Orpheia’s chest caved in with a sharp, stabbing pain. Her heart leapt into her throat. Her betrothed—her tormentor—in the flesh at long last.

“Oh?” The king’s voice said with a teasing sort of drawl. It was a dark, whispering tone. Like the sound of wind cutting through an empty forest. But it had a richness to it; a velvet that Orpheia felt comforted by, despite all the bile that tainted the king’s every word. “And why would that be, Father? Could it be that you have gone against my wishes and have decided to proceed with sanctifying the Umbran without my presence? Or are you just playing with her instead?”

“I am punishing her for attempting to bring dangerous witchcraft into your hallowed kingdom, Your Highness!” Father Grimshaw barked back, stamping his foot into the ground. “Now, if you would please allow me to continue. I am conducting a holy procedure.”

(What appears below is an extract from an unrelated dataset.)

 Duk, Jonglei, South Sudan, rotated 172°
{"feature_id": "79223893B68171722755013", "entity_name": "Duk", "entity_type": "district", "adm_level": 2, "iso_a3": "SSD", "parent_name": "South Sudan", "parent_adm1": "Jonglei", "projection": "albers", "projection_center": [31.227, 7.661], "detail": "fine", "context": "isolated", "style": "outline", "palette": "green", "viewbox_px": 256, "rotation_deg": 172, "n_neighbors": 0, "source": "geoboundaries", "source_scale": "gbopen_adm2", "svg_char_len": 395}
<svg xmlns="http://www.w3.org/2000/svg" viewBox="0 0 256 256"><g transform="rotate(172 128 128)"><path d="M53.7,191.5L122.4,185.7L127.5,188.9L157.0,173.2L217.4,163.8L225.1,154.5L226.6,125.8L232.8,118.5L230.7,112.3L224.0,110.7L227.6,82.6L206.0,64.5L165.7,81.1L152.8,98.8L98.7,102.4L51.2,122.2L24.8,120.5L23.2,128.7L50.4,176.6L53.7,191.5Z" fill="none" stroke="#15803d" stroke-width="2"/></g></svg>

“Do you speak of the charm that was hanging from her throat?” The king asked calmly. “I saw the trinket myself. A gaudy thing for such a beautiful bride to wear, but I hardly think it was dangerous.”

“You saw it?” Father Grimshaw repeated.

The king chuckled. Slowly, the sound of metal clinking against itself filled the chapel halls as King Meyrick began ambling deeper and deeper toward the pulpit. He remained encased in shadow as he moved.

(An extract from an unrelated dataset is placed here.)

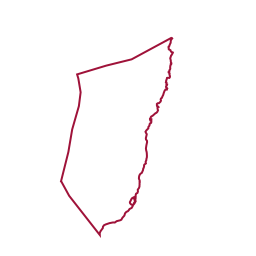 the district of Al-Tur, Janub Sina', Egypt, rotated 236°
{"feature_id": "37247803B51826009871737", "entity_name": "Al-Tur", "entity_type": "district", "adm_level": 2, "iso_a3": "EGY", "parent_name": "Egypt", "parent_adm1": "Janub Sina'", "projection": "orthographic", "projection_center": [33.545, 28.362], "detail": "fine", "context": "isolated", "style": "outline", "palette": "rose", "viewbox_px": 256, "rotation_deg": 236, "n_neighbors": 0, "source": "geoboundaries", "source_scale": "gbopen_adm2", "svg_char_len": 3006}
<svg xmlns="http://www.w3.org/2000/svg" viewBox="0 0 256 256"><g transform="rotate(236 128 128)"><path d="M55.1,44.8L56.6,45.7L57.7,47.3L58.1,48.4L58.5,49.4L59.0,51.0L60.2,52.1L60.8,53.8L60.5,55.7L60.0,57.5L59.5,59.4L58.2,62.5L57.4,63.7L57.0,64.2L57.1,66.5L56.5,68.2L55.9,69.8L55.7,71.2L56.7,73.2L57.4,76.0L58.9,77.8L59.4,79.8L59.1,81.3L59.4,82.6L60.0,84.0L59.7,86.3L60.4,87.8L61.3,89.1L61.5,89.9L61.8,91.1L62.5,92.4L63.0,93.4L64.0,93.7L64.8,93.6L64.6,93.3L64.1,92.9L63.4,92.8L63.1,92.5L62.8,92.1L62.6,91.4L62.4,90.8L61.5,89.9L61.6,89.0L62.0,88.5L62.3,88.3L62.6,88.0L63.7,87.7L64.7,87.7L65.5,88.1L66.1,89.3L66.9,90.6L67.5,91.9L67.4,93.9L67.2,94.7L66.5,95.0L66.0,95.0L65.7,94.9L65.4,94.8L65.5,94.6L65.5,94.4L65.8,94.2L66.4,93.7L66.1,93.4L65.5,93.7L65.1,94.3L65.1,94.7L65.4,94.9L66.8,96.0L68.0,96.7L69.0,98.0L68.9,99.5L69.8,100.7L71.4,101.6L72.2,103.7L73.2,104.9L74.1,105.5L74.8,106.1L76.1,106.9L76.6,107.6L77.1,107.6L77.9,108.3L79.4,108.6L80.2,108.9L81.4,109.9L82.4,111.0L83.1,112.7L83.1,114.4L84.7,116.9L85.8,117.9L86.2,118.7L87.2,119.9L87.9,120.3L88.5,121.0L88.6,122.1L88.6,123.0L89.4,123.3L90.2,123.8L91.1,125.2L92.0,125.9L93.1,127.2L94.3,128.1L95.3,128.7L96.8,129.6L98.1,130.2L98.9,130.4L101.0,131.4L103.4,133.6L105.7,136.0L106.9,136.6L108.4,136.5L109.6,137.1L111.5,139.2L112.4,140.1L114.2,140.2L115.1,140.4L115.8,142.0L116.3,144.6L117.4,145.4L118.0,147.1L119.2,148.2L119.5,149.2L119.4,149.3L119.3,149.5L119.4,150.1L119.9,150.7L121.1,151.5L121.9,152.1L122.0,151.8L121.5,151.4L121.0,151.1L121.5,150.7L122.1,150.8L123.0,151.1L123.4,151.4L123.5,152.3L124.1,152.7L124.5,153.6L124.4,155.4L124.9,159.1L124.7,160.0L125.0,161.3L125.9,162.8L127.3,163.2L128.3,163.8L128.5,164.6L128.4,165.0L128.9,165.0L129.2,164.5L129.6,164.3L130.4,164.5L131.8,165.4L131.9,166.4L131.3,167.4L131.6,169.5L132.2,170.6L133.5,171.1L134.0,171.8L134.1,173.1L134.9,174.1L135.6,175.5L137.1,177.3L138.3,179.0L138.9,180.5L138.5,181.3L138.1,181.6L138.2,181.8L138.5,181.8L138.9,182.7L139.5,182.6L140.2,182.3L140.9,182.5L141.8,183.7L141.6,184.0L142.0,184.5L142.2,184.2L142.9,184.3L143.3,184.9L144.0,185.3L144.2,185.1L144.6,184.9L145.3,185.6L145.9,186.1L147.0,187.6L147.7,188.4L147.3,189.2L146.9,189.7L146.4,190.3L146.7,191.1L147.2,191.6L148.0,191.9L148.3,192.1L149.1,192.2L149.6,192.6L150.1,193.1L151.2,192.7L151.7,192.9L151.7,193.5L151.9,194.1L152.7,194.5L152.9,195.3L153.5,196.2L154.3,196.6L155.1,197.2L155.9,197.9L156.3,198.3L156.6,199.3L157.2,199.3L157.5,200.2L157.9,200.1L158.3,200.3L159.3,200.7L160.0,201.2L162.2,202.0L163.1,203.2L164.0,204.3L164.2,205.2L164.6,205.8L164.9,206.6L165.5,207.4L166.3,206.9L166.6,206.5L167.8,206.4L168.7,206.7L169.5,206.3L170.1,205.9L170.8,205.9L171.6,206.6L172.3,206.7L172.8,207.2L172.8,208.0L173.3,208.6L174.0,209.6L174.8,211.0L176.6,212.4L177.4,214.1L177.5,214.7L177.9,214.7L178.1,214.4L178.3,214.3L178.5,214.2L182.9,169.4L191.9,144.8L200.9,115.8L196.8,114.5L184.1,108.7L173.6,99.5L158.0,80.9L141.4,65.1L121.2,42.6L120.9,42.8L104.7,41.3L55.1,44.8Z" fill="none" stroke="#9f1239" stroke-width="2"/></g></svg>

“You thought I would sit here all day and wait for the girl to come to me?” King Meyrick asked, his voice light with enthusiasm. “Today is a celebration; the biggest holiday for those filthy Umbrans. I wanted a taste of it. You can hardly blame me for donning a pageboy’s armor and hiding among the troops. She is my bride, after all.”

“Just like your uncle.” Father Grimshaw let out a puff of furious breath from his nostrils. “Regardless of your opinion of the severity of the girl’s crime, she is to suffer the full six-hundred and sixty-six blows needed to cleanse her Umbran sin before I can allow her to reside in your kingdom.”

“That’s quite a lot,” King Meyrick remarked. “Will she live?”

“If she is half as strong as her mother was when she endured the six-hundred and sixty-six lashings, then she will still be well enough for you to bed her the very day we arrive back home.”

Orpheia jerked with newfound energy at the sudden revelation. Her mother had endured the very same punishment? She had no idea! How horrible! How vile! To think that those monsters had humiliated and tormented anyone of her people in such a way. Death to them all!

“You be quiet, wench,” Father Grimshaw snapped, pointing the whip in Orpheia’s defiant face. “I have only struck you one hundred and thirteen times. If you wish to survive the rest, you would be smart to preserve your energy.”

“You will not kill my bride,” King Meyrick snapped. The chapel trembled in the wake of his voice, as it had grown significantly heavier. Even Father Grimshaw startled at the sound of it, freezing up once more.

“But she is to suffer—”

“She is to pleasure my flesh and bear my children,” King Meyrick corrected. “That is not a request, Father. It is a command.”